• Reading text:
Does this sound familiar? We, Product Owners/Managers, are natural-born ̶k̶i̶l̶l̶e̶r̶s̶ problem solvers. We know how to orchestrate people and processes to increase efficacy and help companies reach their targets. I have assisted multiple projects in various phases to move and deliver faster, way faster.

Example: A year ago, founders of a promising ad-tech startup asked for my help. They had been struggling for over six months to deliver the initial set of features to production. Their website was whitelisting people, but very few were actually able to use the system. When I stepped in, we announced a public beta access, and real users started to register. After only four weeks of mentoring the C-level and mid-level managers, each of the five teams contributed system updates based on early adopters’ actual feedback . In six more weeks, additional features became operational and agile processes became firmly set in the company culture.

Some say that a typical agile transformation takes six to nine months. According to my personal experience, six weeks is a sufficient time frame for an under 100 headcount start-up to start seeing its first fruits.

Example: Recently, a promising blockchain startup invited me to re-shape its tech department. I took ownership of the roadmap and the human capital. We needed to let some people go, hire different team players and mentor both new employees and those who stayed. Two weeks later, the freshly-hired designers’ team had prepared eye-pleasing clickable demos for the next generation of the product. Six weeks later, the MVP was deployed to production, and acquired its first paying users, boosting sales significantly.

How can a company achieve so much in so little time? From my experience, when starting to work with a new organization, there is a typical list of aims to focus on for the first few days leading to 1st quarter goals.

🛬 Missions on arrival

My first missions usually are:

  • Get aligned with the management on the currently defined company goal, structure and processes
  • Meet the people involved to assess their work style, preferences and responsibilities
  • Understand the industry, the top managers' vision, the product breakdown and the execution roadmap

⏩ Reduce the coupling in teams’ responsibilities

Redundant coupling negatively affects team velocity. To validate the existing organizational structure, start by learning the product breakdown and the general system architecture:

  • Product features: which clusters of functionality are being implemented (e.g. user data management, payment processing, etc)?
  • System components: which modules does a system architecture consist of (e.g. services data warehouse, middleware, backend microservices, frontend, logs collection, abstraction layers interfacing with various vendors, etc)?

• Task set:
1 - According to the article on agile transformation, what time frame is sufficient for a start-up with under 100 headcount to start seeing its first fruits?
2 - Rewrite the article on agile transformation from "Redundant coupling negatively" up to and including "various vendors, etc)?", with "team velocity" replaced by "delivery speed".

• Raw data:
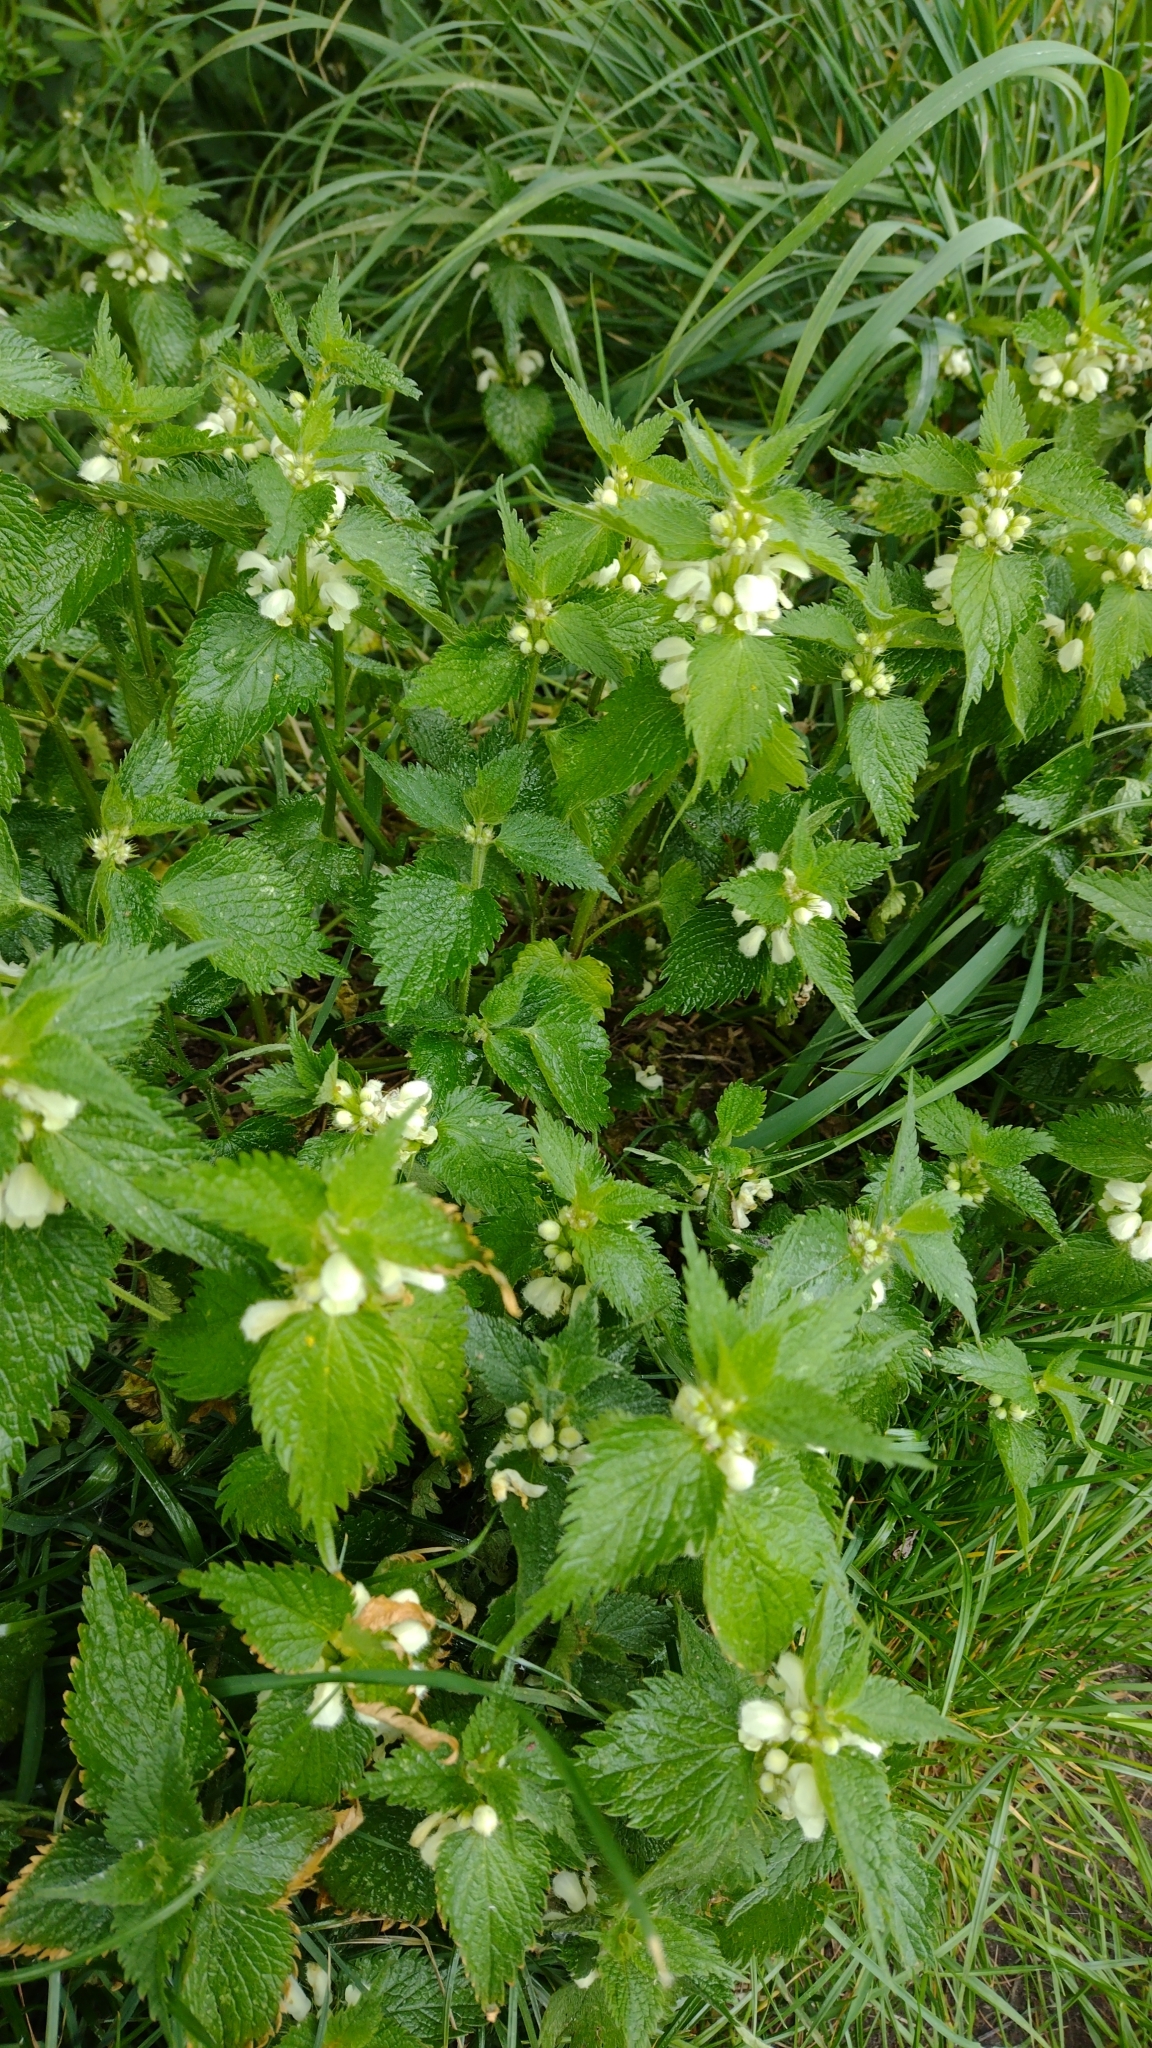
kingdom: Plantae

• Response list:
1 - Six weeks.

2 -
Redundant coupling negatively affects delivery speed. To validate the existing organizational structure, start by learning the product breakdown and the general system architecture:

  • Product features: which clusters of functionality are being implemented (e.g. user data management, payment processing, etc)?
  • System components: which modules does a system architecture consist of (e.g. services data warehouse, middleware, backend microservices, frontend, logs collection, abstraction layers interfacing with various vendors, etc)?